Problem details
The response must contain every record, repeated exactly.

Records from a data collection:
★ ★ ★

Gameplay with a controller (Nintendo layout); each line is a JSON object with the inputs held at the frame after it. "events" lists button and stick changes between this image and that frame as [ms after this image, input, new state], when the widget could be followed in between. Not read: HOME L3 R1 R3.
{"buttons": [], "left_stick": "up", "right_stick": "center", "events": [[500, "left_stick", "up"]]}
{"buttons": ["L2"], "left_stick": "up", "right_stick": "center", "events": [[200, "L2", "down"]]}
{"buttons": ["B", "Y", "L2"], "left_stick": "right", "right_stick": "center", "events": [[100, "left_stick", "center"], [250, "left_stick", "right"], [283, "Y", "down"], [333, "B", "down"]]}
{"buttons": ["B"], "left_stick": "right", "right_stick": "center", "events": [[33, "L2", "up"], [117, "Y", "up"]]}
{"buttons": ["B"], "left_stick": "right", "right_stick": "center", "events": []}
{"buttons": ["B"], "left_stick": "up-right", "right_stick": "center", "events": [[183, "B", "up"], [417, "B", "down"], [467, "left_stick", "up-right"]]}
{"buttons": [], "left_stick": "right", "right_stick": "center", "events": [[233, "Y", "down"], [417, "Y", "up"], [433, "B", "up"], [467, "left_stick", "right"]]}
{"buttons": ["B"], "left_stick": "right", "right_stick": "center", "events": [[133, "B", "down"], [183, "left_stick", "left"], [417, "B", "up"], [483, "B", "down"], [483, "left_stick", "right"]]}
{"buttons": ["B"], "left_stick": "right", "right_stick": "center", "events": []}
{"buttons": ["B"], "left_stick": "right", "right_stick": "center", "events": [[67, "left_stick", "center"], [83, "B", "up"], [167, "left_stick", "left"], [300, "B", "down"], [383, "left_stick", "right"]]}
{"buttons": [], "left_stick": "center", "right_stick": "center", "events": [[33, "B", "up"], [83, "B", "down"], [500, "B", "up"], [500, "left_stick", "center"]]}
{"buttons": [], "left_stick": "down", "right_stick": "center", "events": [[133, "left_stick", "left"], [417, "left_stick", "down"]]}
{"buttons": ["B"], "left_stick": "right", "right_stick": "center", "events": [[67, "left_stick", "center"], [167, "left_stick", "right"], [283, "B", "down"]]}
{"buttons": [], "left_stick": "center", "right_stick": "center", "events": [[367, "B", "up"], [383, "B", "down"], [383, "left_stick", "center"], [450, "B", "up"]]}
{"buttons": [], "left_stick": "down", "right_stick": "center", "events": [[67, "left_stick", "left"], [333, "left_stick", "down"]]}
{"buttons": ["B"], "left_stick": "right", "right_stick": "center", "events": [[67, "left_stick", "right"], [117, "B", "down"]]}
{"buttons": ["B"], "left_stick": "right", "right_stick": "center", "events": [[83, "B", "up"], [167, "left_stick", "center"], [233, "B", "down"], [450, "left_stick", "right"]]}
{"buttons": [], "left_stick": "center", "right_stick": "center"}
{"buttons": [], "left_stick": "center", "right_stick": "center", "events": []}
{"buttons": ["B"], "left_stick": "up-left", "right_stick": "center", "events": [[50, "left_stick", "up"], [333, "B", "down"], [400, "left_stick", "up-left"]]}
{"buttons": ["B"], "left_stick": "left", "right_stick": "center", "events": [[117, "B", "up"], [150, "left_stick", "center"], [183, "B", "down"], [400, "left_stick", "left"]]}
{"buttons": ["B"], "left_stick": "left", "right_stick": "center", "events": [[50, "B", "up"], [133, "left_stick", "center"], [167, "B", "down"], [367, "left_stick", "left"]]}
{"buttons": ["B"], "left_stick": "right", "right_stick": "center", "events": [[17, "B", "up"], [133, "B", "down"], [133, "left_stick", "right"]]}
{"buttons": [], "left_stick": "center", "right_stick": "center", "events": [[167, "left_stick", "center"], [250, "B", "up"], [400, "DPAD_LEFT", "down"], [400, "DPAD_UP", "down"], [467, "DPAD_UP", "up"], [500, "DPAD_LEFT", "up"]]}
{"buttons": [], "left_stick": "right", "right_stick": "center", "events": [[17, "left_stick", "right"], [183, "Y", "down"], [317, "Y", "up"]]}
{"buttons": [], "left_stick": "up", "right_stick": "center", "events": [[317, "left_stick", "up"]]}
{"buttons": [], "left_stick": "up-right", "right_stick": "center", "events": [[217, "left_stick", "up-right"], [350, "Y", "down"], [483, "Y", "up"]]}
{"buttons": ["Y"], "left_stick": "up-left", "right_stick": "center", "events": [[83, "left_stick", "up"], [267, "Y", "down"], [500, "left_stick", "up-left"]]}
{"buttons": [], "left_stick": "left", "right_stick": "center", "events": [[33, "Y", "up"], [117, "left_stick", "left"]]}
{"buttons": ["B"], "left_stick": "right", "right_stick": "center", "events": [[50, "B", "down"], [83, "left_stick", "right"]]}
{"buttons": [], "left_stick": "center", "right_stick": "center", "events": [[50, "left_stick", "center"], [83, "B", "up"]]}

★ ★ ★

Response area
Gameplay with a controller (Nintendo layout); each line is a JSON object with the inputs held at the frame after it. "events" lists button and stick changes between this image and that frame as [ms after this image, input, new state], when the widget could be followed in between. Not read: HOME L3 R1 R3.
{"buttons": [], "left_stick": "up", "right_stick": "center", "events": [[500, "left_stick", "up"]]}
{"buttons": ["L2"], "left_stick": "up", "right_stick": "center", "events": [[200, "L2", "down"]]}
{"buttons": ["B", "Y", "L2"], "left_stick": "right", "right_stick": "center", "events": [[100, "left_stick", "center"], [250, "left_stick", "right"], [283, "Y", "down"], [333, "B", "down"]]}
{"buttons": ["B"], "left_stick": "right", "right_stick": "center", "events": [[33, "L2", "up"], [117, "Y", "up"]]}
{"buttons": ["B"], "left_stick": "right", "right_stick": "center", "events": []}
{"buttons": ["B"], "left_stick": "up-right", "right_stick": "center", "events": [[183, "B", "up"], [417, "B", "down"], [467, "left_stick", "up-right"]]}
{"buttons": [], "left_stick": "right", "right_stick": "center", "events": [[233, "Y", "down"], [417, "Y", "up"], [433, "B", "up"], [467, "left_stick", "right"]]}
{"buttons": ["B"], "left_stick": "right", "right_stick": "center", "events": [[133, "B", "down"], [183, "left_stick", "left"], [417, "B", "up"], [483, "B", "down"], [483, "left_stick", "right"]]}
{"buttons": ["B"], "left_stick": "right", "right_stick": "center", "events": []}
{"buttons": ["B"], "left_stick": "right", "right_stick": "center", "events": [[67, "left_stick", "center"], [83, "B", "up"], [167, "left_stick", "left"], [300, "B", "down"], [383, "left_stick", "right"]]}
{"buttons": [], "left_stick": "center", "right_stick": "center", "events": [[33, "B", "up"], [83, "B", "down"], [500, "B", "up"], [500, "left_stick", "center"]]}
{"buttons": [], "left_stick": "down", "right_stick": "center", "events": [[133, "left_stick", "left"], [417, "left_stick", "down"]]}
{"buttons": ["B"], "left_stick": "right", "right_stick": "center", "events": [[67, "left_stick", "center"], [167, "left_stick", "right"], [283, "B", "down"]]}
{"buttons": [], "left_stick": "center", "right_stick": "center", "events": [[367, "B", "up"], [383, "B", "down"], [383, "left_stick", "center"], [450, "B", "up"]]}
{"buttons": [], "left_stick": "down", "right_stick": "center", "events": [[67, "left_stick", "left"], [333, "left_stick", "down"]]}
{"buttons": ["B"], "left_stick": "right", "right_stick": "center", "events": [[67, "left_stick", "right"], [117, "B", "down"]]}
{"buttons": ["B"], "left_stick": "right", "right_stick": "center", "events": [[83, "B", "up"], [167, "left_stick", "center"], [233, "B", "down"], [450, "left_stick", "right"]]}
{"buttons": [], "left_stick": "center", "right_stick": "center"}
{"buttons": [], "left_stick": "center", "right_stick": "center", "events": []}
{"buttons": ["B"], "left_stick": "up-left", "right_stick": "center", "events": [[50, "left_stick", "up"], [333, "B", "down"], [400, "left_stick", "up-left"]]}
{"buttons": ["B"], "left_stick": "left", "right_stick": "center", "events": [[117, "B", "up"], [150, "left_stick", "center"], [183, "B", "down"], [400, "left_stick", "left"]]}
{"buttons": ["B"], "left_stick": "left", "right_stick": "center", "events": [[50, "B", "up"], [133, "left_stick", "center"], [167, "B", "down"], [367, "left_stick", "left"]]}
{"buttons": ["B"], "left_stick": "right", "right_stick": "center", "events": [[17, "B", "up"], [133, "B", "down"], [133, "left_stick", "right"]]}
{"buttons": [], "left_stick": "center", "right_stick": "center", "events": [[167, "left_stick", "center"], [250, "B", "up"], [400, "DPAD_LEFT", "down"], [400, "DPAD_UP", "down"], [467, "DPAD_UP", "up"], [500, "DPAD_LEFT", "up"]]}
{"buttons": [], "left_stick": "right", "right_stick": "center", "events": [[17, "left_stick", "right"], [183, "Y", "down"], [317, "Y", "up"]]}
{"buttons": [], "left_stick": "up", "right_stick": "center", "events": [[317, "left_stick", "up"]]}
{"buttons": [], "left_stick": "up-right", "right_stick": "center", "events": [[217, "left_stick", "up-right"], [350, "Y", "down"], [483, "Y", "up"]]}
{"buttons": ["Y"], "left_stick": "up-left", "right_stick": "center", "events": [[83, "left_stick", "up"], [267, "Y", "down"], [500, "left_stick", "up-left"]]}
{"buttons": [], "left_stick": "left", "right_stick": "center", "events": [[33, "Y", "up"], [117, "left_stick", "left"]]}
{"buttons": ["B"], "left_stick": "right", "right_stick": "center", "events": [[50, "B", "down"], [83, "left_stick", "right"]]}
{"buttons": [], "left_stick": "center", "right_stick": "center", "events": [[50, "left_stick", "center"], [83, "B", "up"]]}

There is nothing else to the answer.